The primary method to enhance the high strain low cycle fatigue performance of seismic steel bars is through microalloying. This technology is widely used both domestically and internationally to improve the comprehensive properties of steel bars by refining grains and precipitation strengthening.
In China, vanadium is preferred as the microalloying element, and a small amount of nitrogen is added at the same time to increase the number of V (C, N) precipitated phases. This enhances the role of precipitation strengthening and fine grain strengthening, and significantly improves the seismic performance of steel.
Some researchers have also successfully developed 600MPa grade fine grain high-strength anti-seismic reinforcement using a Cr+V microalloying process. Vanadium is used to form V (C, N) compounds in steel, which significantly improves its strength. Additionally, a certain amount of chromium is added to enhance the seismic performance of the reinforcement. The final mechanical properties meet the requirements for 600MPa fine grain high-strength seismic resistance.

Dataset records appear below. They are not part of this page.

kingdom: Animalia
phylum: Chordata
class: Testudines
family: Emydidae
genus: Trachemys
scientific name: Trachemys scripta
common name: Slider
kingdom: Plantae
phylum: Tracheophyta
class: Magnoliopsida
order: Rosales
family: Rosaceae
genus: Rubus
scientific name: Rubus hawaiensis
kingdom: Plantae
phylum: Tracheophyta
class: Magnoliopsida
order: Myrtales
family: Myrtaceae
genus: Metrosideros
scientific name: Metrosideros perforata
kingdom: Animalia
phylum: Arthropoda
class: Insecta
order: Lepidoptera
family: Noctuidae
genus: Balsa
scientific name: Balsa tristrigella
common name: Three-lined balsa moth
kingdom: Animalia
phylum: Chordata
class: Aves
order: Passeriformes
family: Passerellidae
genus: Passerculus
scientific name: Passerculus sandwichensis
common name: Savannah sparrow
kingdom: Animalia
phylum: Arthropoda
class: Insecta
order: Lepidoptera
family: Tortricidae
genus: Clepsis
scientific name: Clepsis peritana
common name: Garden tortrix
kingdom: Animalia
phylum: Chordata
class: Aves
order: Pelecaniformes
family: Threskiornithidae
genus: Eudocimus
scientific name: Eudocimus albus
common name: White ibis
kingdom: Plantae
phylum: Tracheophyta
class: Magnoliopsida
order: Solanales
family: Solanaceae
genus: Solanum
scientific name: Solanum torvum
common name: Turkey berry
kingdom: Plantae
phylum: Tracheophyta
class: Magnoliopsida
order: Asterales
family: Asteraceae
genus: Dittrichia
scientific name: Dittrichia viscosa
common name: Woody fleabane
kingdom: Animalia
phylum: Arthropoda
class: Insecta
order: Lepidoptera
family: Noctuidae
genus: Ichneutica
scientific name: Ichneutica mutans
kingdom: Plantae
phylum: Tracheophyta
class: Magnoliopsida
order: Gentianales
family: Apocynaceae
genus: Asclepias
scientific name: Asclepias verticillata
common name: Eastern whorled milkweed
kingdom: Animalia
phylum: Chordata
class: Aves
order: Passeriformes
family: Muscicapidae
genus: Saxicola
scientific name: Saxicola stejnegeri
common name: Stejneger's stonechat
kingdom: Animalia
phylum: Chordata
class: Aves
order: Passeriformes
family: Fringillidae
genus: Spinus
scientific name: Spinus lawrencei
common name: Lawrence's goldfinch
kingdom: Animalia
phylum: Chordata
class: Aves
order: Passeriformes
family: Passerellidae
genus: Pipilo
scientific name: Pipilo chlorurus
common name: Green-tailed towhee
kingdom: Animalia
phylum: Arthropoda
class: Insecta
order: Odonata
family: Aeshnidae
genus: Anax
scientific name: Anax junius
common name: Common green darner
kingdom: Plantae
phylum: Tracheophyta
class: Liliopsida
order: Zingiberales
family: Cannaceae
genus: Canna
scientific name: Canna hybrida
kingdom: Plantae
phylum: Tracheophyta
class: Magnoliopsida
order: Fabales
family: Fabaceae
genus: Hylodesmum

The metallographic structure of the reinforcement is composed of “ferrite+pearlite” at the edge and center, with no bainite or edge tempering structure that would negatively impact its service performance.
3.2.2 Fine crystallization technology
Japan has a long history of studying fine crystallization technology, which involves combining large deformation rolling with dynamic recrystallization to refine the grain structure. This has led to the development of ultra-high strength seismic reinforcement with a strength range of 685-980MPa, which is considered to be at an international advanced level.
In contrast, China is focusing on combining deformation and phase transformation to achieve grain refinement.
Fine grained steel bars have been noted for their wide range of cyclic plastic deformation and low probability of cracking during material deformation. Additionally, these bars have higher cyclic toughness and lower cycle fatigue life compared to waste heat treated steel bars. Furthermore, ultra-fine grained steel has better weldability than ferrite pearlite steel.
However, there are still some limitations in the practical application of fine grained steel bars. These include strict requirements for equipment and workpiece size, uneven microstructure and properties due to deformation and uneven cooling of large-sized bars, and a decrease in the strength yield ratio due to a higher increase in yield strength than tensile strength when the grain size is too small. Fine grained steel also has low corrosion resistance due to its fine grain structure and increased number of grain boundaries.
Therefore, further development of the fine crystallization technology is necessary.
Three common methods for producing high-strength steel bars are microalloying, fine crystallization, and waste heat treatment.
Compared to the other two processes, microalloyed steel bars have the advantage of stable performance, low sensitivity to strain aging, and good welding performance.
Waste heat treated steel bars are produced by quenching hot rolling steel bars, resulting in improved strength. This process is resource and energy efficient, leading to lower production costs.
Fine grained reinforcement is capable of meeting both strength and toughness requirements for seismic reinforcement.
Despite these advancements, there are still some challenges in the above processes, including:
- The high production cost of microalloying technology;
- The low ductility, weldability, mechanical connection performance, and construction adaptability of waste heat treatment reinforcement;
- The complexity of fine crystallization technology and the low strength yield ratio of reinforcement.
Therefore, to produce high-strength steel bars, it is crucial to effectively combine microalloying, fine crystallization, and waste heat treatment technologies based on actual application needs and cost-effectiveness. This will not only reduce the addition of alloy elements and lower production costs, but also significantly enhance the mechanical properties of steel bars.